This post may contain affiliate links and we may earn a small commission for purchases made through the same, at no added cost to you. Please read more about our policies. Thank you.
This post is part two in a series about factors I have found best enable success in the workplace. Click here to see the others in the series.
Be not afeard. The isle is full of noises,The Tempest; Act III, Scene II by William Shakespeare
Sounds, and sweet airs that give delight and hurt not.
When I reflect upon my own career, I find that the times where I learned the most are those in which I took bold steps. By that I mean when opportunities for large changes presented themselves – by my seeking them out or when they just landed in my lap, I elected to accept them. I do not mean to say that one should be hasty and leap at everything presented to you. However, when considering the balance of being risk averse vs. moving ahead with confidence, I have found that erring towards the latter is the most productive and has provided the greatest growth opportunities for me.
My experience has demonstrated that the keys to enabling success are: never stop learning, align yourself with great mentors, embrace change, work hard, and leverage your strengths. To these I always add good fortune / luck, since like it or not, it has a role to play.
Embracing change accelerates your personal growth
I have worked at several start up biotech companies during my career. One of these comes to mind when considering this topic. I was in my fifth year at a mid-sized division of a large multinational corporation considering what my next career step might be. I was successful at this company but felt my pace of growth was slowing. I knew a couple of people at a very stealthy startup just a few miles away, and one made me aware of a job posting. The role was in product management, the same as my current position. I interviewed for that job and after several discussions, I was offered a completely different role at the company! This position would be to build and lead a customer service and support organization – something I had never done before. What to do?
I had good adjacent experience – I knew the field in which the company operated, I had some direct customer interaction from product management, and had handled escalated support cases while in R&D. But for sure, I didn’t know the ins and outs of how to put together and lead this kind of organization. After some consideration, I decided to take the plunge. Why? For starters, I assumed these obviously intelligent and successful people wouldn’t have offered me the job had they not believed me capable. I also knew I would learn a lot doing something I had never done before – experience had taught me this. Additionally, the few people I knew at this small company were confident in the technology (about which I knew nothing until my first day of work!) – so that didn’t seem too risky. Lastly, as my wife reminded me, should this job not work out, there wouldn’t really be a downside. If it didn’t work out I could find a new job when it was time to go. There were other opportunities around and I had about thirteen years of good work experience by that point. So I went for it!

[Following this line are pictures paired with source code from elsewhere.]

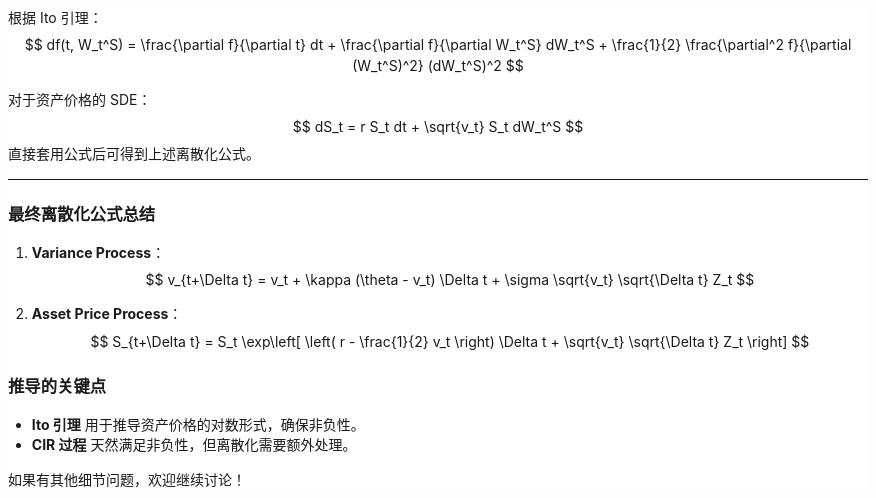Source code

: 根据 Ito 引理：
$$
df(t, W_t^S) = \frac{\partial f}{\partial t} dt + \frac{\partial f}{\partial W_t^S} dW_t^S + \frac{1}{2} \frac{\partial^2 f}{\partial (W_t^S)^2} (dW_t^S)^2
$$

对于资产价格的 SDE：
$$
dS_t = r S_t dt + \sqrt{v_t} S_t dW_t^S
$$
直接套用公式后可得到上述离散化公式。

---

### 最终离散化公式总结

1. **Variance Process**：
$$
v_{t+\Delta t} = v_t + \kappa (\theta - v_t) \Delta t + \sigma \sqrt{v_t} \sqrt{\Delta t} Z_t
$$

2. **Asset Price Process**：
$$
S_{t+\Delta t} = S_t \exp\left[ \left( r - \frac{1}{2} v_t \right) \Delta t + \sqrt{v_t} \sqrt{\Delta t} Z_t \right]
$$

### 推导的关键点
- **Ito 引理** 用于推导资产价格的对数形式，确保非负性。
- **CIR 过程** 天然满足非负性，但离散化需要额外处理。

如果有其他细节问题，欢迎继续讨论！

What was the outcome? In short, I learned more in the five years I was at that company than any other role in my career, without question. I took part in growing a company from a small, pre-launch startup to one with hundreds of employees, went through two acquisitions, helped establish and maintain a customer base of thousands, and facilitated a blistering pace of revenue growth. I learned how to build and lead a large global support organization (which came in handy in a future role), and how to be a better people leader. Being part of the company leadership team gave me exposure to numerous mentors from whom I learned a tremendous amount – more on the role of mentors in a future installment in this series! This role also taught me more about dealing with adversity and difficult situations than any other in my career. Importantly, I had the opportunity to work with hundreds of tremendously talented colleagues and customers, growing both my network and my knowledge substantially.
A case for staying put?
Should you always leap at what is put before you? Of course not. Consideration is warranted for any big decisions. If your current role and company is providing you great opportunities for growth and you feel strongly that “seeing it through” for a longer period makes good sense, it may be a great option at present. Balancing opportunity cost is certainly part of the equation when contemplating change. But I would recommend to always be evaluating if that calculus has changed.
On the other hand, I have had numerous colleagues who were unhappy in their role or at their company, and had been so for years. They were talented and well connected, so opportunities came their way. They often had little to no barriers to making a change, which is not always the case. However, they never budged for fear of change, electing to stay with what they knew, warts and all! That sounds like a pretty miserable way to spend the majority of your waking hours, doesn’t it? It is more common than you may realize, in my experience. If you aren’t growing, aren’t happy, and see opportunities to turn that around, I would assert that there is no time like the present to do that! There is also peril in staying put and waiting for “unicorn” jobs, those perfect opportunities that might come along once in a lifetime. As many have said in various ways, “perfect is the enemy of good enough”!
Considering my example, would I have continued to grow had I stayed at my previous company? Almost certainly. I had a good role there, was well regarded, and had opportunities at other parts of the larger corporation. However, I assert that my development was greatly accelerated by the choice I made to leave, setting aside the more comfortable or “safe” path and embracing the big change presented to me. Was it all sunshine and roses? Of course not – but what is in life? We grow the most when we stretch ourselves, and challenging times can provide the greatest catalyst for that growth. In summary, embracing change is a huge enabler of growth and my own experience suggests that if you align yourself with good people, use these opportunities to learn, and work hard, success will follow. What has your own experience been?